Quebec’s national library is embarking on an ambitious initiative to establish a comprehensive database that will encapsulate cultural and governmental information, aimed at enhancing artificial intelligence systems’ understanding of Quebec’s unique society, culture, and Indigenous languages. The Bibliothèque et Archives nationales du Québec (BAnQ) has entered the experimental phase of this project, following a detailed feasibility study conducted earlier this year.
Addressing Data Gaps in AI Training
The primary objective of this database is to tackle the significant challenges faced by major AI systems, which often struggle to produce accurate and relevant information about Quebec due to a scarcity of local data. Valérie D’Amour, who spearheaded the feasibility study, expressed the project’s open-ended potential, stating, “All scenarios are a little bit on the table right now. We have a lot of ideas and we want to validate the possibilities with cultural stakeholders, as well as with data owners and providers, who will be involved in the discussions.”
BAnQ has assured that the forthcoming platform will not act as a public distribution outlet for creative works; rather, it will maintain strict control over data access.
Ensuring Representation in AI
Marie Grégoire, the president and CEO of BAnQ, emphasised the importance of AI systems accurately reflecting the diverse tapestry of Quebec’s society and culture. “That means having Quebec references, whether in small models or large models, whether they come from research or from the business community,” she articulated. This initiative is not entirely unprecedented; similar projects have emerged internationally, such as in Sweden, where extensive collections of Nordic-language texts have been compiled to foster the development of generative AI models.

BAnQ intends to kickstart the project using its own collections before exploring additional data sources. This initiative stems from a recommendation made by Quebec’s innovation council in a 2024 report, which highlighted the alarmingly limited amount of Quebec-related data in existing AI training datasets.
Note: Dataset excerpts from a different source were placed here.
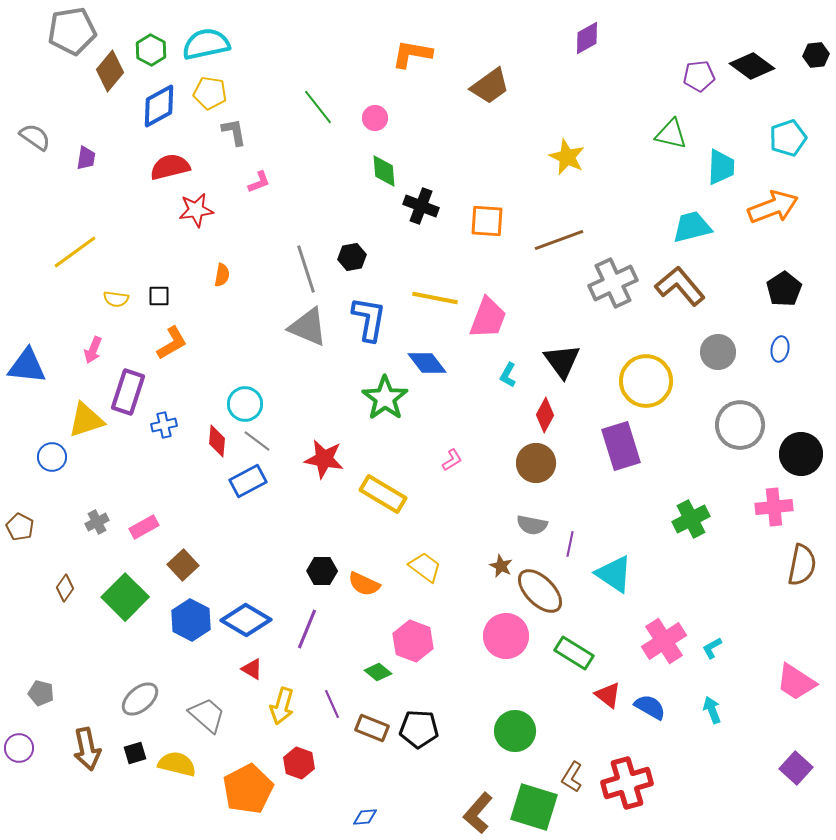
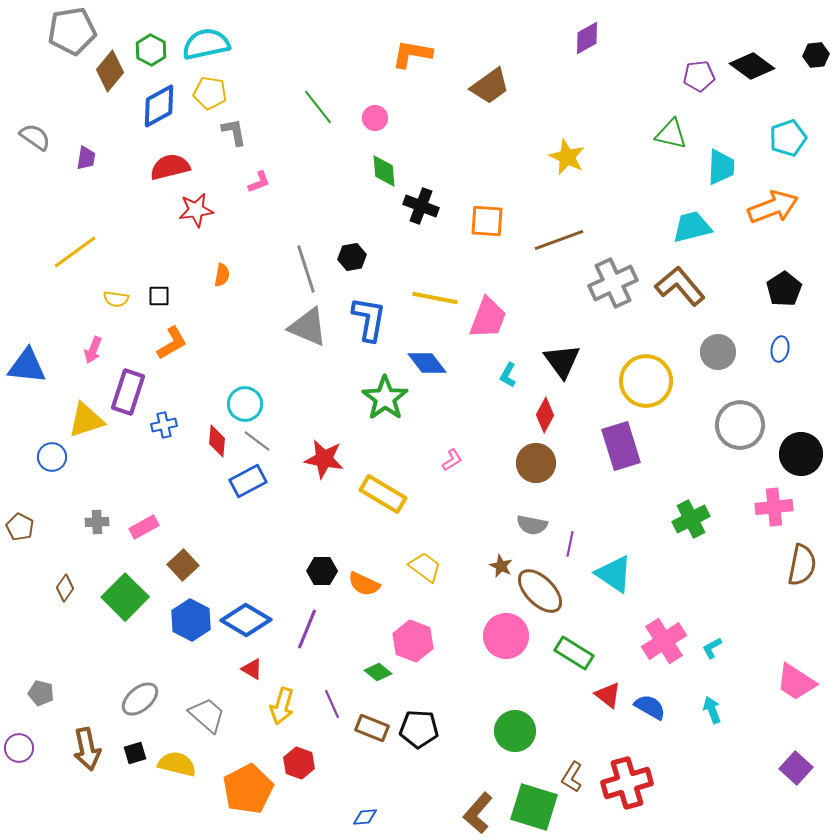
gray cross at (97, 522): rotated 25 degrees clockwise
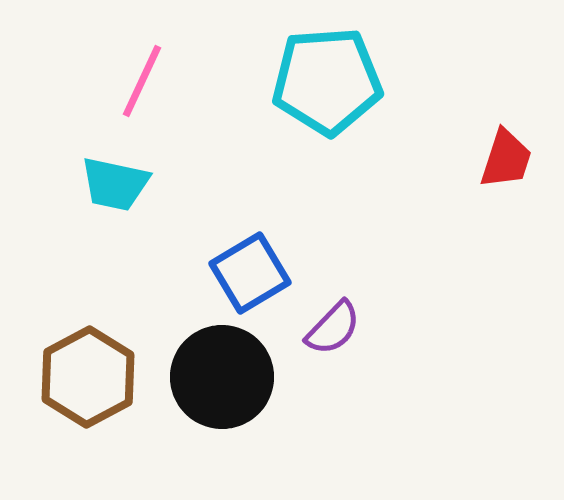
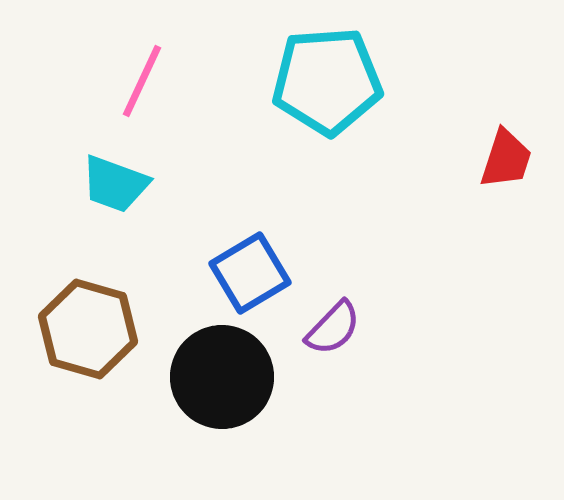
cyan trapezoid: rotated 8 degrees clockwise
brown hexagon: moved 48 px up; rotated 16 degrees counterclockwise
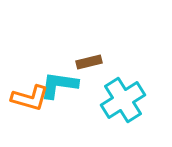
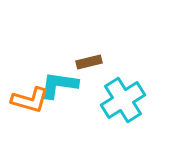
orange L-shape: moved 2 px down
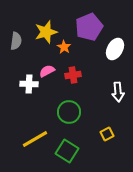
Cultural Representation and Ethical Concerns
Destiny Tchéhouali, who co-holds a research chair focused on French-language artificial intelligence at Université du Québec à Montréal, noted that Quebec’s cultural representation in AI remains disproportionately low. He cautioned, “We run the risk of reproducing linguistic biases and cultural biases. And when we also talk about Indigenous peoples, we run an even greater risk of all these biases.” Tchéhouali believes that the proposed database could serve as “strategic infrastructure” to establish protocols for identifying, cataloguing, and tracking local content within contemporary AI systems.
As BAnQ develops this database, copyright concerns have surfaced, prompting discussions about the protection of creators’ rights in an increasingly digital landscape. Grégoire contended that the platform could provide enhanced safeguards for artists compared to the current state of affairs. “Right now, it’s a bit like the Wild West,” she remarked. “Data is being harvested for free, and that should not be the case.” The database could potentially function as a central gateway, streamlining the process of compensating creators whose works are utilised.
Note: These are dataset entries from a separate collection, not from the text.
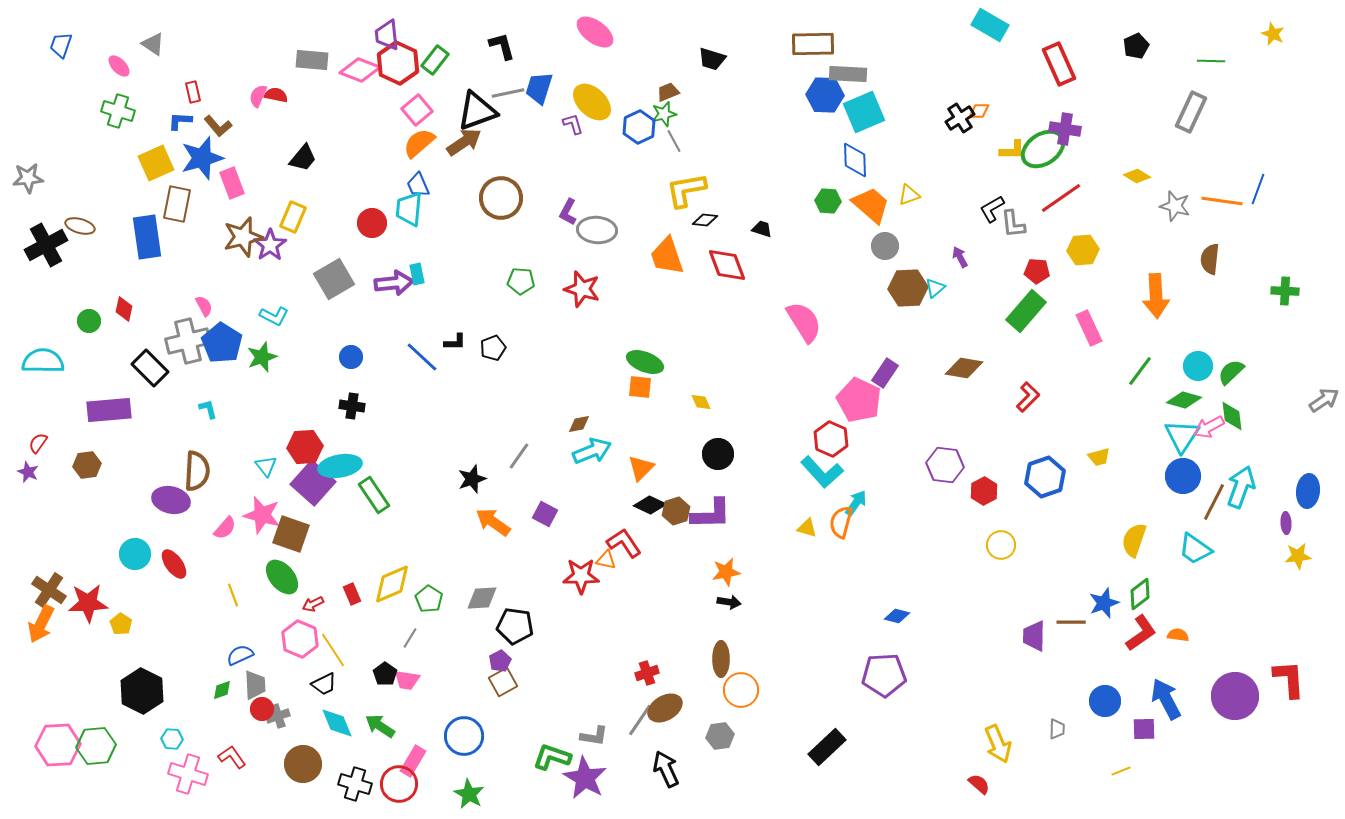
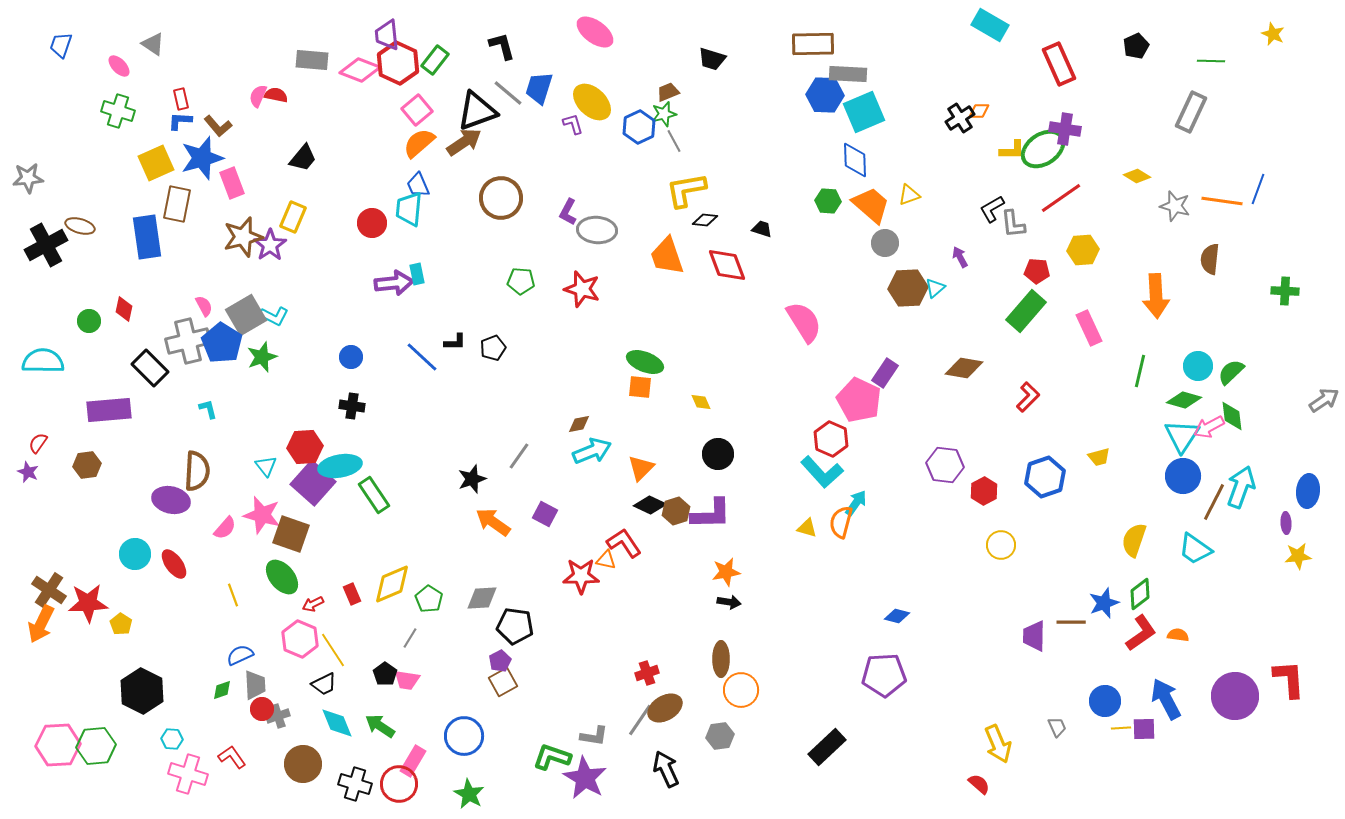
red rectangle at (193, 92): moved 12 px left, 7 px down
gray line at (508, 93): rotated 52 degrees clockwise
gray circle at (885, 246): moved 3 px up
gray square at (334, 279): moved 88 px left, 36 px down
green line at (1140, 371): rotated 24 degrees counterclockwise
gray trapezoid at (1057, 729): moved 2 px up; rotated 25 degrees counterclockwise
yellow line at (1121, 771): moved 43 px up; rotated 18 degrees clockwise
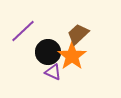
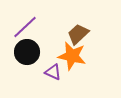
purple line: moved 2 px right, 4 px up
black circle: moved 21 px left
orange star: rotated 24 degrees counterclockwise
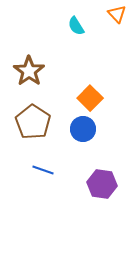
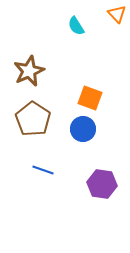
brown star: rotated 12 degrees clockwise
orange square: rotated 25 degrees counterclockwise
brown pentagon: moved 3 px up
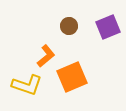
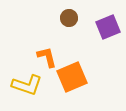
brown circle: moved 8 px up
orange L-shape: moved 1 px right, 1 px down; rotated 65 degrees counterclockwise
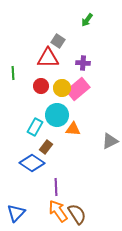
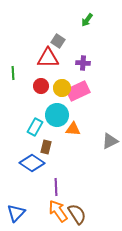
pink rectangle: moved 2 px down; rotated 15 degrees clockwise
brown rectangle: rotated 24 degrees counterclockwise
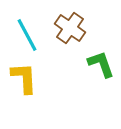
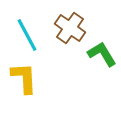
green L-shape: moved 1 px right, 10 px up; rotated 12 degrees counterclockwise
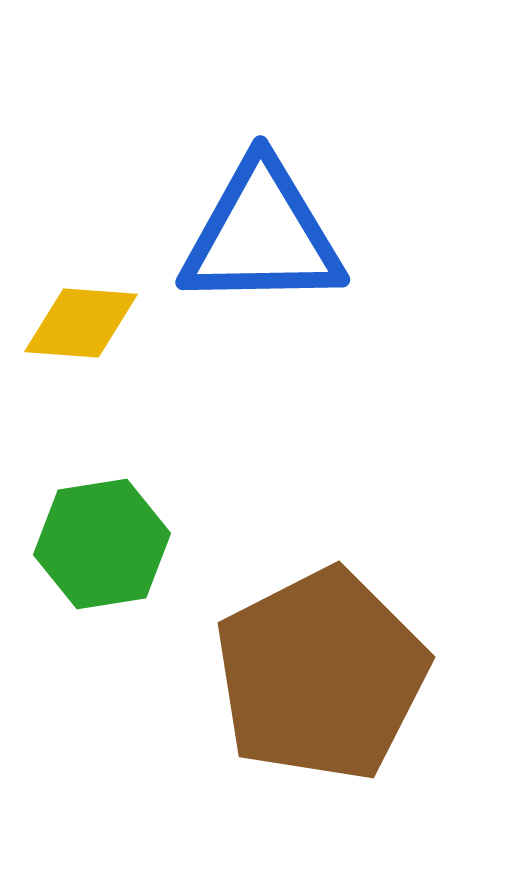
However, some artists remain apprehensive. Maxime Harvey, a postdoctoral researcher at the National Institute of Scientific Research, highlighted a prevalent concern: “Even if artists earn income from it, they are still feeding the beast that will eventually be used to replace contracts they may lose because of AI.” This sentiment underscores the delicate balance between innovation and the protection of creative livelihoods.
Project Timeline and Funding
The feasibility study envisions the database becoming operational by 2029, although D’Amour noted that this timeline will be reassessed following the experimental phase. The study has projected a five-year budget of nearly £10.5 million, which encompasses both operating and capital costs. To date, BAnQ has received £340,000 from the Quebec government to support the feasibility study and an additional £750,000 earmarked for the project’s 12-month experimentation phase.

Why it Matters
The establishment of this cultural database is a critical step towards ensuring that Quebec’s rich and diverse heritage is accurately represented in the realm of artificial intelligence. As generative AI technologies continue to evolve and permeate various sectors, it is imperative that they are informed by a wealth of local knowledge and cultural context. This initiative not only aims to empower Quebec’s creative community but also seeks to mitigate the risk of perpetuating biases, thereby paving the way for more inclusive and representative AI systems. By taking proactive measures now, Quebec can set a precedent for cultural integrity in the digital age, ensuring that no voice is left unheard.